Jörg Hutter: Das war
eine besonders krude Theorie, die teilweise auch als
"Steinzeit-Nationalsozialismus" bewertet worden ist. Danach ist die
Frau als Naturwesen eher für Empfängnis und Erziehung der Kinder
zuständig und der Mann dazu berufen, Führungsqualitäten in der Horde
und Sippe zu übernehmen. Da er sich nicht um Kindererziehung kümmern
müsse und der Zeugungsakt ja so schnell vorbei gehe, könne sich der
Mann dann auch die Zeit nehmen, seine überschüssige Sexualität mit
Männern und "geschlechtsreifen Knaben" - wie Kühnen das formuliert hat
- auszuleben. Diese merkwürdige Herleitung beruht natürlich nicht auf
irgendwelchen wissenschaftlichen Untersuchungen über die Germanenzeit,
sondern ist ein reines Fantasieprodukt Kühnens. Er wollte versuchen,
einen Mythos zu schaffen.
Das Parlament: Wie
begründet das andere Lager der rechtsextremen Szene seine besondere
Feindschaft gegenüber Homosexuellen?
Jörg Hutter:
Kühnen hat behauptet, die jüdisch-christliche Moral sei für die
Homosexuellenfeindschaft verantwortlich. Die anderen sagen,
Homosexualität sei "abartig". Letztendlich mag es um Machtkämpfe gehen,
aber es wird auch befürchtet, dass die Bewegung unterwandert wird von
einer "abartigen" Moral. Die schwäche die "Volksfront" und müsse daher
ausgemerzt werden.
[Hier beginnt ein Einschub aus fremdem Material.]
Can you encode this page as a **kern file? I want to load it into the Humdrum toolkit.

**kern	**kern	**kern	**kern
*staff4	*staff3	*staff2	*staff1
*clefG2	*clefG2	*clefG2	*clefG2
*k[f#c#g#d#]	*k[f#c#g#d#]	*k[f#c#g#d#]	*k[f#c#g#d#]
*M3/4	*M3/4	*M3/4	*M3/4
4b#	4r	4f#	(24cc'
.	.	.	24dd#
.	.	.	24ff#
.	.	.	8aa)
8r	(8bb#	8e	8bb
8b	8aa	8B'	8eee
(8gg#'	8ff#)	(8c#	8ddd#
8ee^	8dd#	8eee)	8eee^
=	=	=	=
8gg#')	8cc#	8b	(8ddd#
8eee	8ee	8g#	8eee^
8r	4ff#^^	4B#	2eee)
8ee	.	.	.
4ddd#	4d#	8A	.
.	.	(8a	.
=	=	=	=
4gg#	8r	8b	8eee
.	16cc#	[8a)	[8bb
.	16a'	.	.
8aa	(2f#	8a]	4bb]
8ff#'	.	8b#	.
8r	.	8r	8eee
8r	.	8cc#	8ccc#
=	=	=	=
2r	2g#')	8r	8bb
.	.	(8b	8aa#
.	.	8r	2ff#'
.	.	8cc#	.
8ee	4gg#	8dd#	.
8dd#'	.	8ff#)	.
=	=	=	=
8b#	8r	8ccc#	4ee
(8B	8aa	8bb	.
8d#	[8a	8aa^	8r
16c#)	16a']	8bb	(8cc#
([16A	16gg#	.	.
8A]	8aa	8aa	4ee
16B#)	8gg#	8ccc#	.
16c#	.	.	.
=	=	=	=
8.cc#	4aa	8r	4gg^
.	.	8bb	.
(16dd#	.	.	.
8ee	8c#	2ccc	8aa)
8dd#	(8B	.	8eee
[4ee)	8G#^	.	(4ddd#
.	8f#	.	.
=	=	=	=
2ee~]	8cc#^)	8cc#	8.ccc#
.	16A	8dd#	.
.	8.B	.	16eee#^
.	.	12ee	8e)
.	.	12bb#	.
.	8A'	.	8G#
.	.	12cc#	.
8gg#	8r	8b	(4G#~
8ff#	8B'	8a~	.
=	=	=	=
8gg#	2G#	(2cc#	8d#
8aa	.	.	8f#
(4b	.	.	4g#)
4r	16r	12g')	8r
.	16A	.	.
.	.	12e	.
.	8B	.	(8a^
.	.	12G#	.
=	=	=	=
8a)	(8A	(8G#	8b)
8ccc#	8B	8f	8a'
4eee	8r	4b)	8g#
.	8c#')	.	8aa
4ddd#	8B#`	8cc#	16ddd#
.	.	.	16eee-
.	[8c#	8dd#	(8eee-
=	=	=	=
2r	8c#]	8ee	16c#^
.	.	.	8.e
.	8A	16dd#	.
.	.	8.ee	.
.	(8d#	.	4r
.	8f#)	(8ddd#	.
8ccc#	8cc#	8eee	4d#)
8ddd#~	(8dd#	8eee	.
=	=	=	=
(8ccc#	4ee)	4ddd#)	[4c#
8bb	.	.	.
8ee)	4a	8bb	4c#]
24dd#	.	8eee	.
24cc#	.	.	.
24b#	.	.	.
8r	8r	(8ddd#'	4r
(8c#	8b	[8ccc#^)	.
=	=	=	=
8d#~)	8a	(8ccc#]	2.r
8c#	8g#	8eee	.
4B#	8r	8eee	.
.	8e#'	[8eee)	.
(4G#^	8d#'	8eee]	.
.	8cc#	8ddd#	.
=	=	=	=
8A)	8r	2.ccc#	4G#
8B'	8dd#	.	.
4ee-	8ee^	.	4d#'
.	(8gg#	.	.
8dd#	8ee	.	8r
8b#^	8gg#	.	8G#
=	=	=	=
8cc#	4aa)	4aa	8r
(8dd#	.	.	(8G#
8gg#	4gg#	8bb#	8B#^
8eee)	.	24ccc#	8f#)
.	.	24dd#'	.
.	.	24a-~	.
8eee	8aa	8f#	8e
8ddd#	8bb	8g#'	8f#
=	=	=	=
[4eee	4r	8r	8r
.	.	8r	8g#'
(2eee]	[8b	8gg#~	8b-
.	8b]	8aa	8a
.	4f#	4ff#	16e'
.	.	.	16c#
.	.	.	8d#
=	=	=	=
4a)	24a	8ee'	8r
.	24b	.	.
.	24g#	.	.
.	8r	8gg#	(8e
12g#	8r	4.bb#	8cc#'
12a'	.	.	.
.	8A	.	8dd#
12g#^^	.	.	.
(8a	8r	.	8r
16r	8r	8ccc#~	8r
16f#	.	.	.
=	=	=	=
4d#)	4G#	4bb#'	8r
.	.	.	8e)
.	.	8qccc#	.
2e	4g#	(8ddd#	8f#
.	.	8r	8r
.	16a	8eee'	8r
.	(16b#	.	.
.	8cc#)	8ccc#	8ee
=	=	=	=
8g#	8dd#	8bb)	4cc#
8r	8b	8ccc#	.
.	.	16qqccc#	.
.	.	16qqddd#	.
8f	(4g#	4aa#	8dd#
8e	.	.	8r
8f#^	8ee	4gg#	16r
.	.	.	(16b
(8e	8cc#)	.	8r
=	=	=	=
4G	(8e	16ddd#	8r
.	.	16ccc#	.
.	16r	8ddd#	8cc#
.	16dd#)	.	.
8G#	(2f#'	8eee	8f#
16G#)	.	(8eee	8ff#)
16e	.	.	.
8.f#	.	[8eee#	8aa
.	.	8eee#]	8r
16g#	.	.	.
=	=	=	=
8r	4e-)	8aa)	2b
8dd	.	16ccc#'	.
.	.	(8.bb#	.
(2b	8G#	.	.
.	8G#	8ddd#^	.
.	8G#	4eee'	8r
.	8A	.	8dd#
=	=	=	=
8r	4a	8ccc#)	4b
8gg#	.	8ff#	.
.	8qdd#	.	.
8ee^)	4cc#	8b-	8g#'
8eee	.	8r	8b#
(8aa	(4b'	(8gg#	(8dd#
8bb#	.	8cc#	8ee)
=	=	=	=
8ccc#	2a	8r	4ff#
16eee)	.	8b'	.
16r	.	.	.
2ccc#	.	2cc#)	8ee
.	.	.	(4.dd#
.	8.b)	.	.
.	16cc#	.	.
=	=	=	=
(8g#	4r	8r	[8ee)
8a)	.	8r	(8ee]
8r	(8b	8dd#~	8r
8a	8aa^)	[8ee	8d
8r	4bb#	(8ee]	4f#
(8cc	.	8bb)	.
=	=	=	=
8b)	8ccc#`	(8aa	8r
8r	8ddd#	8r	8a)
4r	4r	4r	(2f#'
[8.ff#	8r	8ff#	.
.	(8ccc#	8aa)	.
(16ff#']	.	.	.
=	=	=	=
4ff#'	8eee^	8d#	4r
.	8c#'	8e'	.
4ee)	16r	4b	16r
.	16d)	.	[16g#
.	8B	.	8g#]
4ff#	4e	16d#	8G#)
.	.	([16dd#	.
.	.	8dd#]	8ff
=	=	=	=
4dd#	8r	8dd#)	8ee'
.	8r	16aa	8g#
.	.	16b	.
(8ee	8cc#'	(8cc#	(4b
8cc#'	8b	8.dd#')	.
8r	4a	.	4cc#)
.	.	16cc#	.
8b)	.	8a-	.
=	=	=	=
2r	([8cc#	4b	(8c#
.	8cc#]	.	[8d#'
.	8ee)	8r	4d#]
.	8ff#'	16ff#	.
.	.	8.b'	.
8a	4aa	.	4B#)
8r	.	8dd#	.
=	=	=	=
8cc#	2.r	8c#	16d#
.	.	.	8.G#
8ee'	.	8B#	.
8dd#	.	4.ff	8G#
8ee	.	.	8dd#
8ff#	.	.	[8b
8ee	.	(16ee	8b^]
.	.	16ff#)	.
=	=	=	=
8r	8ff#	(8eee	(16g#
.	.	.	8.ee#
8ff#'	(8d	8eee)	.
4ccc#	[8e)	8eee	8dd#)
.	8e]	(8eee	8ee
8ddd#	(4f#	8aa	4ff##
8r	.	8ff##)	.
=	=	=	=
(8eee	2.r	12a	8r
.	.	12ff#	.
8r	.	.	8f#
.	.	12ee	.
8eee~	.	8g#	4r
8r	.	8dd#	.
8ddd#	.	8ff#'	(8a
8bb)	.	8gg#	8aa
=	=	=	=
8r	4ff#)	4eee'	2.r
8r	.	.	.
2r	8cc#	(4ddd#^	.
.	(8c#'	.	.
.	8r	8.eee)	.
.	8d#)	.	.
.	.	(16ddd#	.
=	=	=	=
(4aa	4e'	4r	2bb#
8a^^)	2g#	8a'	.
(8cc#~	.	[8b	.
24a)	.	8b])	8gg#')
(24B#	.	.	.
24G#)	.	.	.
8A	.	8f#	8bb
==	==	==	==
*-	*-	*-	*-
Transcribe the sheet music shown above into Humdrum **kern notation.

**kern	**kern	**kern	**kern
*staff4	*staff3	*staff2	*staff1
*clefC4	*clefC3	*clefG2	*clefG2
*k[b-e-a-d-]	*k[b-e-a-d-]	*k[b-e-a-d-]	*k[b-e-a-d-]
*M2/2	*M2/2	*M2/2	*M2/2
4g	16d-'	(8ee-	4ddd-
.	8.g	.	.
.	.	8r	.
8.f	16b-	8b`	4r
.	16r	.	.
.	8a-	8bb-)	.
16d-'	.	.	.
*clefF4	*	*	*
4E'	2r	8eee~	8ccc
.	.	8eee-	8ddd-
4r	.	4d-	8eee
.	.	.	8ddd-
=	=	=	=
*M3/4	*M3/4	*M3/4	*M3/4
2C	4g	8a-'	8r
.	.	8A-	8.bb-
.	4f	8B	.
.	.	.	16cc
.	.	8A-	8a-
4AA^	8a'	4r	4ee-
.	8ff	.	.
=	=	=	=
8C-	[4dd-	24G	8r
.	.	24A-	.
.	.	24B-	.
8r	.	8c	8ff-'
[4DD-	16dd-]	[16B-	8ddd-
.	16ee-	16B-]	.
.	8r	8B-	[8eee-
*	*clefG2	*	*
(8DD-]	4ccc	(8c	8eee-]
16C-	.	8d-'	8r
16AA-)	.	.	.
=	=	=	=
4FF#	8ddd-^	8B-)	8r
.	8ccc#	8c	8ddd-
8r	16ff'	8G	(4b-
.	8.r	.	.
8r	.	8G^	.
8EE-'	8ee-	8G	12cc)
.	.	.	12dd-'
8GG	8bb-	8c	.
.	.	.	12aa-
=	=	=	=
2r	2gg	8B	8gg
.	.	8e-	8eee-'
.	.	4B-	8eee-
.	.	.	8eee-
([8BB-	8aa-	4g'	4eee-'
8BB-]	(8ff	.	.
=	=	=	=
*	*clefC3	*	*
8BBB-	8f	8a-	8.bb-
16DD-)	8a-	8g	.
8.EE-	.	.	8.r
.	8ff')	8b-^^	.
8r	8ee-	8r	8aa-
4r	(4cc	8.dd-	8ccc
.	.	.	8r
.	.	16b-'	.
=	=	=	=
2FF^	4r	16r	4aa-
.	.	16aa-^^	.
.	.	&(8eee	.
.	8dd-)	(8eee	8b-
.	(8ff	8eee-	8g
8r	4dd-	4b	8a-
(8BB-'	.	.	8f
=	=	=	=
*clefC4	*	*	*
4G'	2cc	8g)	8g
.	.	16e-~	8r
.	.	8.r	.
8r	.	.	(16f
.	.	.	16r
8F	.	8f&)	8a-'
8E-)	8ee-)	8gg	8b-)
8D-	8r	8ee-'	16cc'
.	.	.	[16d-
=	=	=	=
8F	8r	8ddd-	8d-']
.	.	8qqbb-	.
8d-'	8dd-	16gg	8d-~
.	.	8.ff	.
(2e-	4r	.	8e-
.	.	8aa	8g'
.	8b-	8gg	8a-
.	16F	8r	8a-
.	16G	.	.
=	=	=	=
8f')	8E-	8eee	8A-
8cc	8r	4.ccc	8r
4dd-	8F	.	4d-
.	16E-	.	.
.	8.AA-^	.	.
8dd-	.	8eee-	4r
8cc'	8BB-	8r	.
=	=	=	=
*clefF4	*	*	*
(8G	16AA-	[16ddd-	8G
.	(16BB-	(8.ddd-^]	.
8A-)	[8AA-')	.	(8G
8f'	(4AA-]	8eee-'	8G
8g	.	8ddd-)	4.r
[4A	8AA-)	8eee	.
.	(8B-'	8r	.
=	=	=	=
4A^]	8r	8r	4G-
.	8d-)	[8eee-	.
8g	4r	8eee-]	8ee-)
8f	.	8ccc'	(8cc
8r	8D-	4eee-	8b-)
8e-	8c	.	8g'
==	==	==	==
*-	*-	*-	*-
Es wird kaum rational, aber dafür umso heftiger
emotional argumentiert.
Das Parlament: Gibt
es derzeit noch Konflikte um das Thema?
Jörg
Hutter: 2003 tauchten bei Yahoo eine ganze Reihe von Gruppen auf, wie
"GayNaziSkinheads WPWW SS88", "JungSSkinSS" und "gaySSbroSS". Letztere
ist eine englischsprachige Gruppe mit fast 700 Mitgliedern - ein
Umfang, der mich schon erstaunt hat. Diesen Gruppen ging es eindeutig
nicht nur um einen sexuellen Fetisch, sondern um rechte Gesinnung. Es
muss um die 20 bis 30 solcher Gruppen gegeben haben. Diese Versuche von
homosexuellen Nazis, sich über Yahoo zu organisieren, sind in
rechtsextremen Foren zur Kenntnis genommen worden. Die dortigen
Teilnehmer haben zum Teil sehr heftig darauf reagiert.
Das Parlament:
Das heißt, die Mehrheit der Rechtsextremen reagiert feindschaftlich auf
Homosexuelle?
Jörg
Hutter: Das kann man so sagen, weil es eine sehr
patriarchale, männlichkeitsdominierte Bewegung ist. Die Männerrolle
wird ganz eindeutig durch den Schwulen - gerade wenn er auch noch
weiblich auftritt - in Frage gestellt. Aus dieser Angst heraus, dass
die Männerrolle in Frage gestellt wird, wird so aggressiv-ablehnend
reagiert.
Das
Parlament: Wie weit geht diese Aggression? Im
Nationalsozialismus ging sie bis hin zum Mord.
Jörg Hutter: Es hat
auch im Kühnen-Umfeld einen Fememord aufgrund von Homosexualität
gegeben, 1981 an Johannes Bügner. Es gibt immer wieder Todesdrohungen
gegen Homosexuelle. Man kann sich als Schwuler in diesen Kreisen nicht
sicher fühlen.
Das Parlament: Gilt das genauso für Lesben?
Jörg Hutter:
Da wird auch eher abwehrend reagiert, aber nicht so stark. Michael
Kühnen sagt, die Männer dürfen zwar gleichgeschlechtlich lieben, aber
das Naturwesen Frau, das Kinder zu erziehen und zu gebären hat, darf
das nicht. Aber eigentlich ist das Thema Lesbischsein mehr oder weniger
bedeutungslos in der Szene und kommt höchstens als Randnotiz vor.
Wahrscheinlich bedroht es das eigene Männerbild nicht so, wenn Frauen
miteinander Sex haben.
Das Gespräch
führte Ulrike Schuler. Sie arbeitet als freie Journalistin in Berlin.